(1) Claim. Among big cities, land area is the quiet variable behind how “dense” a place feels. Smaller footprints push population into tighter spaces; large footprints spread people out.
We’ll compare U.S. cities and cross-check the pattern with another sample.
(2) Dense among the biggest (U.S.). Compact footprints concentrate people and activity.
| City | Density/mi² | Land (mi²) |
|---|---|---|
| New York | ~29,300 | 300.5 |
| San Francisco | ~18,600 | 46.9 |
| Chicago | ~12,100 | 227.7 |
| Philadelphia | ~11,900 | 134.4 |
| Washington, DC | ~11,000 | 61.1 |
High density pairs big populations with relatively small land areas.

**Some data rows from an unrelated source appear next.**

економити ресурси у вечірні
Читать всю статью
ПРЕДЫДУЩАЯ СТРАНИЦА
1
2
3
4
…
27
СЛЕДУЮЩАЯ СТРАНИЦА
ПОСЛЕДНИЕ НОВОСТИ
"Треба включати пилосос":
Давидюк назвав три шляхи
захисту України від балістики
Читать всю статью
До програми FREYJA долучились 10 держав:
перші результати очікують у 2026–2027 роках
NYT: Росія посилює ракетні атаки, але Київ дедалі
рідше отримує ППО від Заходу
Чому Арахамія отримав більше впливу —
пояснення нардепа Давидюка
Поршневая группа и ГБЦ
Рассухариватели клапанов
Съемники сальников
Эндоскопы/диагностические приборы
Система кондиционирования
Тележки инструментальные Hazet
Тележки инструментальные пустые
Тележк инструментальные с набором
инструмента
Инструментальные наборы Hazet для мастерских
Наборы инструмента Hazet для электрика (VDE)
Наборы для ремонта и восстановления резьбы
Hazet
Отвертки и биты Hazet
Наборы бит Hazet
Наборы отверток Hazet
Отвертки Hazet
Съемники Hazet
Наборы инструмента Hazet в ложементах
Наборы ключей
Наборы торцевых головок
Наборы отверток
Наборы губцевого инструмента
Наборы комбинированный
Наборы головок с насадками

(3) Spread-out footprints (U.S.). Large land areas dilute density even with big populations.
| City | Land (mi²) | Density/mi² |
|---|---|---|
| Jacksonville | 747 | ~1,270 |
| Houston | 640 | ~3,600 |
| Phoenix | 518 | ~3,100 |
| San Antonio | 499 | ~2,900 |
| Dallas | 340 | ~3,600 |
Compare to San Francisco’s 46.9 mi² — footprint size explains a lot of “feel.”

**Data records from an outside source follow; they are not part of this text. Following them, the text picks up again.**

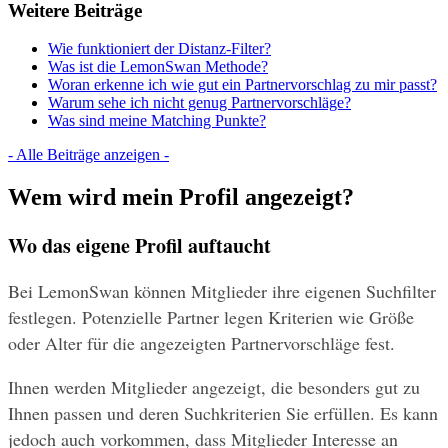
Weitere Beiträge
Wie funktioniert der Distanz-Filter?
Was ist die LemonSwan Methode?
Woran erkenne ich wie gut ein Partnervorschlag zu mir passt?
Warum sehe ich nicht genug Partnervorschläge?
Was sind meine Matching Punkte?
- Alle Beiträge anzeigen -
Wem wird mein Profil angezeigt?
Wo das eigene Profil auftaucht
Bei LemonSwan können Mitglieder ihre eigenen Suchfilter 
festlegen. Potenzielle Partner legen Kriterien wie Größe 
oder Alter für die angezeigten Partnervorschläge fest.
Ihnen werden Mitglieder angezeigt, die besonders gut zu 
Ihnen passen und deren Suchkriterien Sie erfüllen. Es kann 
jedoch auch vorkommen, dass Mitglieder Interesse an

(4) Cross-check with another sample. The footprint↔density story holds in other datasets too.
Example: Vancouver’s smaller urban footprint correlates with very high density compared with larger-area peers.
(5) Takeaways.
• Land area is the lever behind on-the-ground intensity.
• Compact: New York, San Francisco, DC.
• Spread-out: Jacksonville, Houston, Phoenix.
• Same pattern appears beyond the U.S.
Planning angle: footprint size affects transit demand, trip lengths, housing form, and service placement.